Accumulating mixed data and then accessing it

GlenHenshaw · July 31, 2018, 1:36pm

I have code that iterates over a long, indeterminate period of time, and at the end of each iteration produces a mixed set of data. I would like to efficiently store all of this data and then do something useful with it (like plot it) at the end.

Right now I’m attempting to do something like the following:

foo = []
for i=1:infinity
    a = f1(i) # This happens to be a Float64
    b = f2(i) # This happens to be a vector [x, y, z] of Float64's
    c = f3(i) # This happens to be an Int32
    push!(foo, [a, b, c])
end

When done, I have in foo an array of vectors. Which I can’t figure out how to do anything useful with. I can, of course, access the first vector, the second vector, etc, simply by indexing as foo[1], foo[2], etc.

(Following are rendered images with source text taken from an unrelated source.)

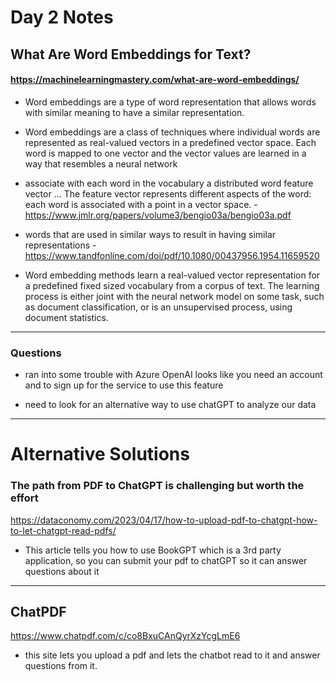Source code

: # Day 2 Notes

## What Are Word Embeddings for Text?

#### https://machinelearningmastery.com/what-are-word-embeddings/

* Word embeddings are a type of word representation that allows words with similar meaning to have a similar representation.

* Word embeddings are a class of techniques where individual words are represented as real-valued vectors in a predefined vector space. Each word is mapped to one vector and the vector values are learned in a way that resembles a neural network

* associate with each word in the vocabulary a distributed word feature vector … The feature vector represents different aspects of the word: each word is associated with a point in a vector space. - https://www.jmlr.org/papers/volume3/bengio03a/bengio03a.pdf

* words that are used in similar ways to result in having similar representations - https://www.tandfonline.com/doi/pdf/10.1080/00437956.1954.11659520

* Word embedding methods learn a real-valued vector representation for a predefined fixed sized vocabulary from a corpus of text. The learning process is either joint with the neural network model on some task, such as document classification, or is an unsupervised process, using document statistics.
---
### Questions

* ran into some trouble with Azure OpenAI looks like you need an account and to sign up for the service to use this feature

* need to look for an alternative way to use chatGPT to analyze our data

---
# Alternative Solutions
### The path from PDF to ChatGPT is challenging but worth the effort
https://dataconomy.com/2023/04/17/how-to-upload-pdf-to-chatgpt-how-to-let-chatgpt-read-pdfs/

* This article tells you how to use BookGPT which is a 3rd party application, so you can submit your pdf to chatGPT so it can answer questions about it

---
## ChatPDF
https://www.chatpdf.com/c/co8BxuCAnQyrXzYcgLmE6

* this site lets you upload a pdf and lets the chatbot read to it and answer questions from it.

But what I actually need to do is pull out all of the “a” values as a single dimensional vector, all of the “b” values as a 3xN matrix, etc.

The obvious first thing to try is just indexing the foo array, ie:

a = foo[:,1]
b = foo[:,2]
c = foo[:,3]

but because foo is not, in fact, a multidimensional array, the “:” index doesn’t look into the individual vector elements of the array, so I just get the original foo array back.

A list comprehension seemed like it might do the trick:

(a, b, c) = [(bar[1], bar[2], bar[3]) for bar in foo]

but all this does is stick the last value in the “a” column into a, etc.

I can make it work by doing one list comprehension per column, ie

a = [bar[1] for bar in foo]

does in fact pull out the first column that I want. But then I have to do a separate list comprehension for every column in the array. Which seems inefficient, not to mention really really kludgy.

Is there an idiomatic way of doing this that I’m just missing? This seems like it should be straightforward, but it isn’t.

baggepinnen · July 31, 2018, 1:43pm

Check out https://github.com/baggepinnen/DeepGetfield.jl/
It was created to solve that problem for myself. The README should have some example use cases.

platawiec · July 31, 2018, 1:58pm

If I’m just prototyping a quick script, I push! to foo_a, foo_b, and foo_c independently. That way I have an explicit call to foo_a = Float64[] and my arrays aren’t filled with Any.

The other way I solve this is with a DataFrame. Presumably each iteration i is an “experiment”, which you record the results of in the columns. Your code becomes:

foo = DataFrame(a = [], b = [], c = [])
for i=1:infinity
    a = f1(i) # This happens to be a Float64
    b = f2(i) # This happens to be a vector [x, y, z] of Float64's
    c = f3(i) # This happens to be an Int32
    push!(foo, [a, b, c])
end

And you can access them via foo[:a].